Labouring to prevent a two thirds win by the UPFA at the parliamentary election is the responsibility of any who do not want to see the establishment of Dynastic Rule behind a democratic façade. The opposition therefore should not waste time licking its wounds or engaging in acrimonious and pointless debates about who lost the Presidential election. Pointing fingers and indulging in delusions are unaffordable luxuries, given the imminence of the parliamentary election. It may not be all that difficult for the UPFA to reach from 58% to 66% (or close; the gap can be bridged with defections), especially if the opposition continues to be in disarray, obsessed with the lost presidential election. That is why the opposition needs to put the searing memories of the Presidential election behind them and seize their final chance of impeding the Rajapakse Juggernaut.
- Asian Tribune -


Comments
Thisaranee if she come
Thisaranee if she come straight and say that she is a SF and UNP supporter her opinions are understood. But when she talks as if she is an independent analyst there is more to be desired of her. The analogy that MR was elected by Sinhalese vote is not true. The agreement entered into by TNA with SF and UNP sent shivers with average Tamil citizens. This agreement blew a hole in the confidence of Tamil people that they can think independently. The agreement brought fears on Tamil people that LTTE is still alive and they cannot think freely. If they think independently they fear that LTTE elements will bring harm to them and their family members. As long as this fear exists in the Sri Lankan society the Tamils cannot vote otherwise. No one should interpret this as a rejection vote of the Tamils. The Muslim bunch is different. They are hallucinating that UNP will be friendlier for Business, and they expect to make a killing. They have already done this by taking over most of the Tamil real estate in Colombo. This does not mean the Muslims are against MR either. They will be happy when the results of development start reaching their door. Majority Sinhalese did vote for MR was because they feared another blood bath under SF. He has a double tongue to praise MR just six months ago, and during the election started slandering him. His foul language was distasteful to the electorate. SF was trying to run politics like an Army Camp. Only the officers were to be heard and the troops were there to be seen. The Officers were living in a different world some with so many skeletons in their cupboards. The public has not heard the real Fonseka as yet. He is a crude, ungrateful and self-serving person with insatiable greed.
Thisaranee's comment that
Thisaranee's comment that democracy would be the first casualty under a Rajapaksha Dynasty needs correction.
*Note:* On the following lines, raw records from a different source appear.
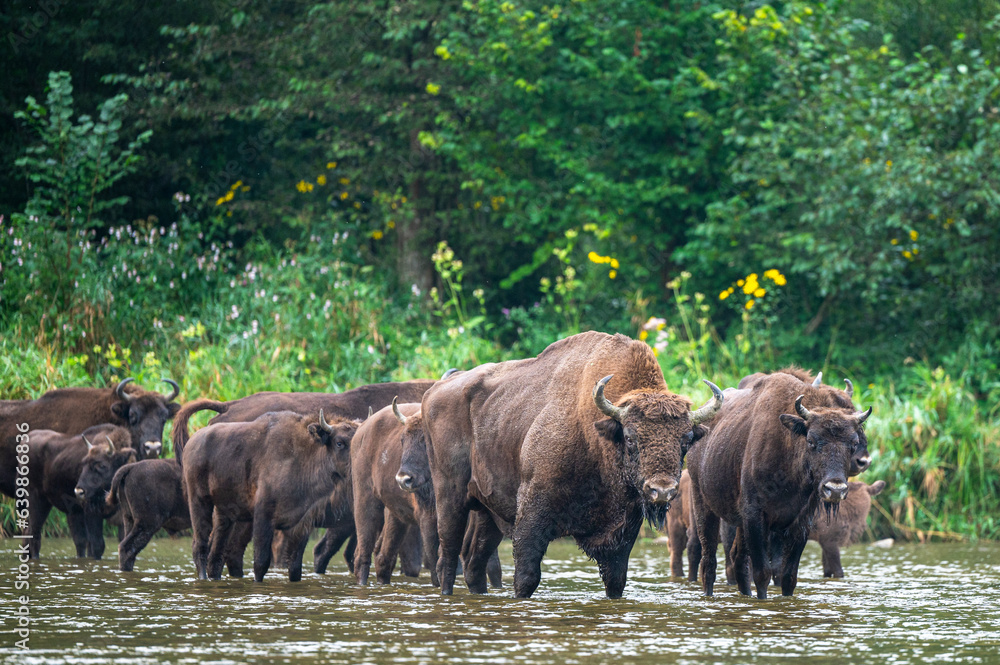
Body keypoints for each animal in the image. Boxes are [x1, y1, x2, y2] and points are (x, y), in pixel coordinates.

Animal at [24, 422, 134, 556]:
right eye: (83, 463)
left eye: (102, 465)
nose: (78, 492)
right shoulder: (92, 513)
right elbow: (97, 545)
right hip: (36, 499)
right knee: (34, 534)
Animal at [181, 410, 360, 580]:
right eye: (339, 443)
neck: (302, 455)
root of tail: (190, 443)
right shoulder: (263, 517)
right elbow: (261, 562)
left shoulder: (301, 524)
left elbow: (295, 567)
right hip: (199, 502)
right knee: (200, 546)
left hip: (224, 513)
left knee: (216, 556)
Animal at [420, 332, 720, 596]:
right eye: (630, 437)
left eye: (686, 439)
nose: (662, 490)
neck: (594, 436)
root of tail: (433, 392)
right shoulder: (531, 513)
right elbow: (526, 576)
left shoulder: (621, 534)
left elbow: (616, 580)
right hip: (450, 499)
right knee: (448, 558)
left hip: (488, 512)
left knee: (474, 563)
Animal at [692, 370, 872, 600]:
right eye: (812, 441)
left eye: (852, 442)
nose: (835, 489)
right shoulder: (756, 517)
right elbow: (762, 573)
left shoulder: (800, 522)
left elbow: (788, 575)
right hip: (703, 504)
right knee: (709, 562)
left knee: (738, 559)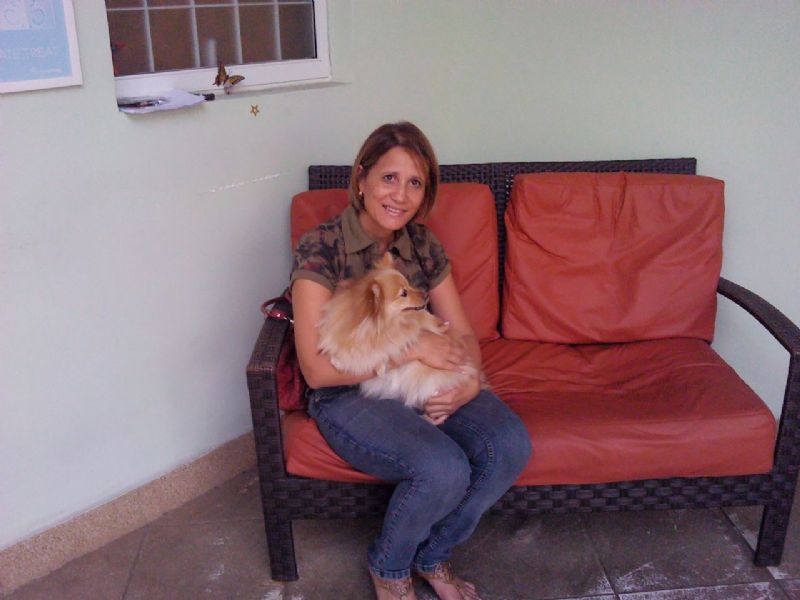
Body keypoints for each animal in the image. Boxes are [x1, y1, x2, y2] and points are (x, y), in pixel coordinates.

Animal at [317, 252, 477, 411]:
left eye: (409, 284)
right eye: (404, 293)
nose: (426, 295)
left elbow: (383, 350)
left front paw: (378, 365)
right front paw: (339, 361)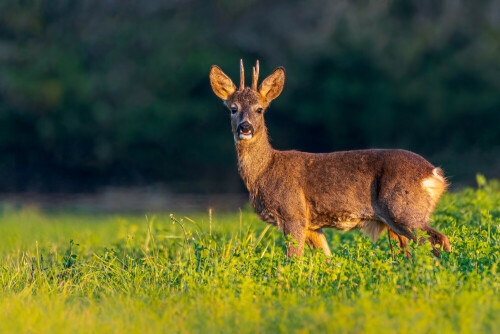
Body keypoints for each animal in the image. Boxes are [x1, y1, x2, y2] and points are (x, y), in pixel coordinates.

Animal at [209, 60, 452, 258]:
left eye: (259, 109)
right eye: (233, 109)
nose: (245, 128)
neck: (264, 170)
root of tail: (434, 173)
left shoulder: (293, 214)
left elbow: (293, 260)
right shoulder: (312, 225)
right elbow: (327, 259)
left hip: (403, 209)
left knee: (439, 240)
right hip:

Democracy became the first casualty under JR's constitution. This was due to the freedom of individual guaranteed by JR's constitution was curtailed by the compulsion to vote for a group or a party at Parliamentary, Provincial Council and Local Council elections. Through the present system lumpens have entered the parliement, provincial councils and local councils. This is the root cause of deterioration of law and order, bribery and corruption.